● Exercise directions: The listing below must be repeated word for word, with its images excluded.

● Information supplied:
☆ ☆ ☆ ☆ ☆ ☆ ☆

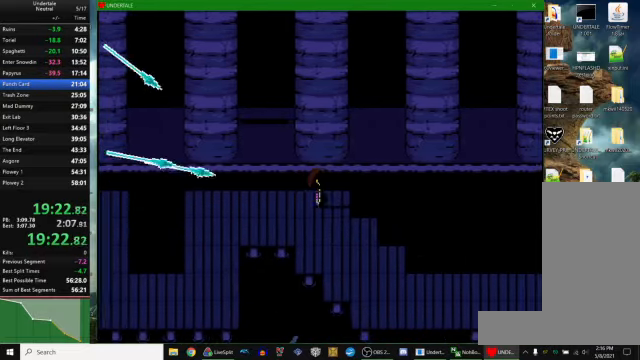
{"keys": ["down"], "events": [[34, "up", "up"], [100, "down", "down"], [134, "right", "up"]]}
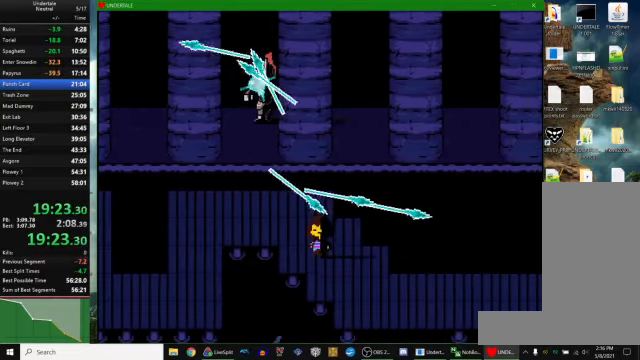
{"keys": ["down", "right"], "events": [[67, "right", "down"]]}
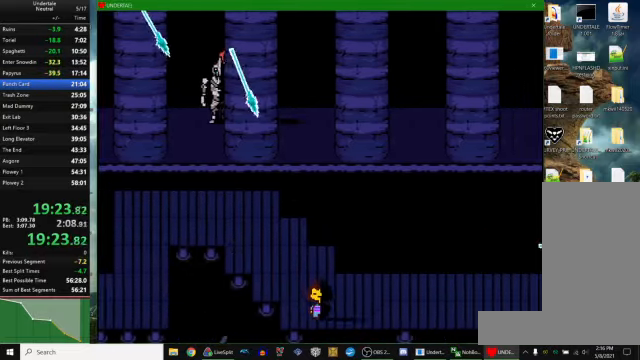
{"keys": ["right"], "events": [[367, "down", "up"]]}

☆ ☆ ☆ ☆ ☆ ☆ ☆

● Exercise output:
{"keys": ["down"], "events": [[34, "up", "up"], [100, "down", "down"], [134, "right", "up"]]}
{"keys": ["down", "right"], "events": [[67, "right", "down"]]}
{"keys": ["right"], "events": [[367, "down", "up"]]}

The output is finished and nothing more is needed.